I came across this idea from the amazing Pam about a teacher hack on retrieval practice – the Flashcard Flipbook. Here is her post that includes it: https://pamjwilson.wordpress.com/2017/08/01/bonus-session-teacher-hacks-tmc17/
I started this second semester and had grand plans for using it for finals, but then COVID-19 happened and we never went back to school after 3rd quarter ended. But it is an idea I will 100% be using again.
I already have my learners keep a Portfolio in class. It’s really just where they keep all of their assessments (that I’m not allowed to have them keep, but I have to hold onto them for an undetermined amount of years) and also anything else they feel like keeping in there. Some keep their notes packets in there because they know they’d lose them otherwise. Most are just filled with tests and quizzes and their grade tracker. They are just plain old file folders that I can get for free from my school and every learner puts their name on one at some point before I hand back their first assessment. You can see them in the picture below on top of my Chromebook cart and next to the calculators.
So what I did starting 2nd semester was on the day before each assessment, I had learners spend 5 minutes writing on their notecard anything that they knew about the topics for that assessment. Some learners took it less seriously than others, but most were really into it and made pretty great notecards. I always phrased it as something like “Write what you want your future self to know before they go into final exams.” I have some examples below – one from Algebra 1 and one from Honors Geometry. My units are almost all structured as one quiz in the middle, one test at the end. So, most use one side for what’s on the first quiz and then flip it for the rest of the unit.
These aren’t used during the assessment. They are merely to help solidify the knowledge that they have at the time. Then, my plan was that they would take some time before the final exam to consolidate all of that into one notecard that they are allowed to use for their final.
Next year I definitely want to do even more with this. I want to make it more like Pam’s, where it is a little more organized and I want to do it more than just right before the assessment. I don’t know if I will be able to pull off 5 minutes every day like it’s suggested, but I’m thinking maybe once a week. I’d also like to do more peer review of them, or maybe just adding to their tablemates’ cards or finding something from another’s card to add to their own.

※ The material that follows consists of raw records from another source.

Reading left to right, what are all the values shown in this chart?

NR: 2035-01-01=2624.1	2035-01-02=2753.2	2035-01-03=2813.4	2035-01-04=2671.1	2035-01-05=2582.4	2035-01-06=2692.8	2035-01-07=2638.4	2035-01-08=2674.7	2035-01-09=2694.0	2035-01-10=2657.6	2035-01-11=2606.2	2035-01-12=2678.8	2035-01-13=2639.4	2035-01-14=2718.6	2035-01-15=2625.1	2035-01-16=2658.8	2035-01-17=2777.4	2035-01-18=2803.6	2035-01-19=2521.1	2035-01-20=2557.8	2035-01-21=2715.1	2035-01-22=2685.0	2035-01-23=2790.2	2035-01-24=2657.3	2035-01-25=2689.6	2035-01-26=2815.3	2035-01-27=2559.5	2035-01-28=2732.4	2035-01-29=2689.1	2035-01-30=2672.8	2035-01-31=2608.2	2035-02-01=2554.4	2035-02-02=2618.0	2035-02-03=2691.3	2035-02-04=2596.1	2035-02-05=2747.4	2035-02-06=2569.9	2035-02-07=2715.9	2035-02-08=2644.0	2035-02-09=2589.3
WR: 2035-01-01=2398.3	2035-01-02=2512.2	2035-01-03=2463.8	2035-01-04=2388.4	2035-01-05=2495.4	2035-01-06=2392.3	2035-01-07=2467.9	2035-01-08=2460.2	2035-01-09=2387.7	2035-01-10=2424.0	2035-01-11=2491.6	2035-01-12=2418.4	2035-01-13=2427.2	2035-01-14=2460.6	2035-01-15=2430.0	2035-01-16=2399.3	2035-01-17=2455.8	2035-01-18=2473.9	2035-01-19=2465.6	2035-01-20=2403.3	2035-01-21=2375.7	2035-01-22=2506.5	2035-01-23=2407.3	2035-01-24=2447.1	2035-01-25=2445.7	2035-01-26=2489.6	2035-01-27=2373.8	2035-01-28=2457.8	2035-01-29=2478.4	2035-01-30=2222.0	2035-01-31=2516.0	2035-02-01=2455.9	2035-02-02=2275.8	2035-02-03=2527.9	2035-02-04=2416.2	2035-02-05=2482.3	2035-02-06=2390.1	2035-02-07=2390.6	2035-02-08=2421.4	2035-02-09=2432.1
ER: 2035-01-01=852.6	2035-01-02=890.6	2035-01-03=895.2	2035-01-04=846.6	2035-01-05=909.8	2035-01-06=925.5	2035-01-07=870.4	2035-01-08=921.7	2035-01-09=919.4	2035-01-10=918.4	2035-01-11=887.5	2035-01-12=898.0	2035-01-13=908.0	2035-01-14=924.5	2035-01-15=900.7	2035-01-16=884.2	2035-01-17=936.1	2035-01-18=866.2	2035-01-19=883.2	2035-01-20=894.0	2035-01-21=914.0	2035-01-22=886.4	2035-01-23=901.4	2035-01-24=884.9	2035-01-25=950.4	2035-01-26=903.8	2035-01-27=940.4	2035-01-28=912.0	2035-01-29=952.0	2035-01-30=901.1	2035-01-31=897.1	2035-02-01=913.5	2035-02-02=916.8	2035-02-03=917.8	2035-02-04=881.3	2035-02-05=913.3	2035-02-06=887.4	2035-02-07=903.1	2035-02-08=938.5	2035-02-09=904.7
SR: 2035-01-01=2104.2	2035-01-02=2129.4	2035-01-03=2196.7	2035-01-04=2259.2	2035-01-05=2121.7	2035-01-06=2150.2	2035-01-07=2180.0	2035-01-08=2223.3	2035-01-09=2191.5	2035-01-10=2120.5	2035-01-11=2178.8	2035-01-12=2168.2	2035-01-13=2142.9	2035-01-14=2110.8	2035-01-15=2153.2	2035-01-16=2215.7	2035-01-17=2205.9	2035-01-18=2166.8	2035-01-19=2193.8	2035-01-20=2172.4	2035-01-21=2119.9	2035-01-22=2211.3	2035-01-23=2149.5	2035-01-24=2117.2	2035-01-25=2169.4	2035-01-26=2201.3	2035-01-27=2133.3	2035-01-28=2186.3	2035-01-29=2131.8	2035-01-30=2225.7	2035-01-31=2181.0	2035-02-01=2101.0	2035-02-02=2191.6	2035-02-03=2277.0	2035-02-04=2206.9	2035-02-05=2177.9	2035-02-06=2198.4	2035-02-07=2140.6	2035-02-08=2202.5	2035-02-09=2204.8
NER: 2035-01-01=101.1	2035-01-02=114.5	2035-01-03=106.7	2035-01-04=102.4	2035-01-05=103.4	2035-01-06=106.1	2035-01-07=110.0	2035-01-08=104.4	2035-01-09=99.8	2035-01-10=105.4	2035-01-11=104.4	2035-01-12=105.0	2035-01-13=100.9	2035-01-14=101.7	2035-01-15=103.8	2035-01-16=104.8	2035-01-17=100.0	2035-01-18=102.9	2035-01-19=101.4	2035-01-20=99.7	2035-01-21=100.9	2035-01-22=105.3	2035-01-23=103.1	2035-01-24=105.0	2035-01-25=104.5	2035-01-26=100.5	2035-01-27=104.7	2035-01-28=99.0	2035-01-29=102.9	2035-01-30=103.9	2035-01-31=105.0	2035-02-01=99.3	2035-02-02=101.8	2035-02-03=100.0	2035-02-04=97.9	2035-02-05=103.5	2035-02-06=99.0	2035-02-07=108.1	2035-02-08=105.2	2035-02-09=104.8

I got lots of comments from learners about how they thought it really helped to write it out. Like they figured out that just writing it all out helped them remember. The ones that took it seriously were also really excited to be able to use it later to help them study for their final. Now the question is how to make it so more learners take it seriously? I know it’s tough for high schoolers (and adults and everyone) to see how their effort can make a difference for them down the line. I wish I had been able to get to the end game with this one so I could have shared feedback with future learners. Oh well. I know it would have been great.
Une bonne idée qui ne voit pas sa fin.